Le Parti communiste du Québec appuie activement l’organisation de la manifestation de l’Alliance de la fonction publique du Canada devant le congrès du Parti libéral du Canada à Montréal, le 11 avril 2026. Les coupures de postes dans la fonction publique fédérale, les coupures de services publics qui les accompagnent, l’investissement massif dirigé vers le militaire – tout cela ne répond en rien aux besoins importants auxquels fait face la population canadienne en ce moment de crise.
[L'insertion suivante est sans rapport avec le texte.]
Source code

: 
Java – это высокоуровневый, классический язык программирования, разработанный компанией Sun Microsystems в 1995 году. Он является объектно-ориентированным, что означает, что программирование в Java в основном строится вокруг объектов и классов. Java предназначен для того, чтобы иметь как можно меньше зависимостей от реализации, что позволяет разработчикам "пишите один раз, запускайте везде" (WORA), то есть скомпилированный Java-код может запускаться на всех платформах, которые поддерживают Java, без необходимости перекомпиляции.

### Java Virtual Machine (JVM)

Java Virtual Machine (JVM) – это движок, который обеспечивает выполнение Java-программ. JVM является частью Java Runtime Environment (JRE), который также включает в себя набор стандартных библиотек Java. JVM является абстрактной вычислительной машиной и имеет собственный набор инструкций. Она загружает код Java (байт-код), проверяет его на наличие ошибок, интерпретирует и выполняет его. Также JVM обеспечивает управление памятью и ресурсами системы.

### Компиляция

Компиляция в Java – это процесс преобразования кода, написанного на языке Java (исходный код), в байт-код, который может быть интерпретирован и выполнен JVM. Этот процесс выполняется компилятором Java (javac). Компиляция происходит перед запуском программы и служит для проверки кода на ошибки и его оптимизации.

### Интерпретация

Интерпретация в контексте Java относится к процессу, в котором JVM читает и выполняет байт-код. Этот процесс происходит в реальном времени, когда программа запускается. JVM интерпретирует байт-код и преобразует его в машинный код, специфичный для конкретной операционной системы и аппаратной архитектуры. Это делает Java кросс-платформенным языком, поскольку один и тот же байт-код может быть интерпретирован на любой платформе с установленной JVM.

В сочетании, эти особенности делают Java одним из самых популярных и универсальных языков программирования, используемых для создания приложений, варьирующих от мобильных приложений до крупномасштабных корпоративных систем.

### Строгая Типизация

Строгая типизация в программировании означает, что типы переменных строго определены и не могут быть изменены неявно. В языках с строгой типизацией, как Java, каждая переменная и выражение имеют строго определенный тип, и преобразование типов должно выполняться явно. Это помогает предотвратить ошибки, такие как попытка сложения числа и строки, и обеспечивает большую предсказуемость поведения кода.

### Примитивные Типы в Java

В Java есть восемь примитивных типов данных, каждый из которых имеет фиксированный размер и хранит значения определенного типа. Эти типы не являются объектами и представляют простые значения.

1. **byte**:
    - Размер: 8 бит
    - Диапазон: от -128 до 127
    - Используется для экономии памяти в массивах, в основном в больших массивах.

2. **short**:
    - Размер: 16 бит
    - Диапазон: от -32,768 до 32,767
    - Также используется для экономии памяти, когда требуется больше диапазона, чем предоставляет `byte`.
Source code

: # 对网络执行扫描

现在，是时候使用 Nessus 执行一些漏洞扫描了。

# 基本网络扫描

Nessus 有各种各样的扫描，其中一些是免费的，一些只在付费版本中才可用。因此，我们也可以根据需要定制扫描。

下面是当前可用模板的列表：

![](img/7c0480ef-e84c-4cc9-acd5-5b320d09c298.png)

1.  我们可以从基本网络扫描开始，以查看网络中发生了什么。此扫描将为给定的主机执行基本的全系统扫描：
Le gouvernement libéral de Carney annonçait récemment des coupures de 40 000 postes dans la fonction publique fédérale, bien sûr en niant l’évidence : ce sont aussi des coupures de services incroyables. Politiquement, il est peu coûteux de s’attaquer aux fonctionnaires, trop souvent dépeints comme des privilégiés dont on pourrait se passer des services. Pourtant, c’est une fois ces emplois éliminés que l’on se rend compte du caractère essentiel de leur travail. Eux-mêmes en ont payé les frais : l’automatisation de leur rétribution par le système « Phénix » a donné lieu à des millions de dollars en arrérages salariaux pour des dizaines de milliers de fonctionnaires.

Le dernier budget de Carney annonçait l’intention de plier devant Trump et de consacrer 5% du PIB à la guerre, ce qui équivaut à 150 milliards par an. Ces exigences de la part des USA et de sa machine de guerre se font aux dépens de nos services publics, nécessitant des coupes massives – celles de 40 000 postes ne sont qu’un début. Elles seront distribuées sur tous les paliers de gouvernements: fédéral, provincial et municipal; ainsi que sur tous les services: assurance-emploi, éducation, pensions, santé, etc. D’ailleurs, le plan de démantèlement complet de Postes Canada – au profit des monopoles privés dont Amazon qui récupèreront les activités rentables de l’entreprise publique – inclut la possibilité de mise à pied de la moitié des employés et participe de cette même logique.

La machine de guerre s’alimente sur notre dos, collectivement.

Il ne faut pas non plus oublier qu’au provincial, Paul St-Pierre-Plamondon s’est vanté qu’il ferait ses propres coupes de postes dans la fonction publique fédérale advenant l’indépendance du Québec. La stratégie de couper dans l’emploi et dans les services publics est donc trans-partisane et dépasse les divisions libéral – conservateur ou fédéraliste – souverainiste. C’est la logique du capitalisme monopoliste d’État en crise qui n’a d’autre marge de manoeuvre que la guerre et la suppression d’emplois et de services publics.

Les travailleurs canadiens et québécois tiennent à leurs services publics: ils sont le fruit de luttes et de ce fait ces coupes sont une attaque contre nos conquêtes sociales. Ne soyons pas dupes : ces coupes ne serviront pas à améliorer les conditions de vie et de travail des masses laborieuses déjà sous pression, mais à engraisser des monopoles privés et les grandes fortunes milliardaires dont le patrimoine a sextuplé depuis 2020 tandis que nos salaires, au mieux, stagnent. Elles serviront à financer le militarisme et la guerre au profit de Trump, de l’impérialisme et de ces mêmes grandes entreprises, patrons et actionnaires. Ce sont eux les véritables profiteurs, pas les fonctionnaires.

Les besoins sont grands, la lutte doit être large. Pour des services publics de qualité et élargis, contre la machine de guerre!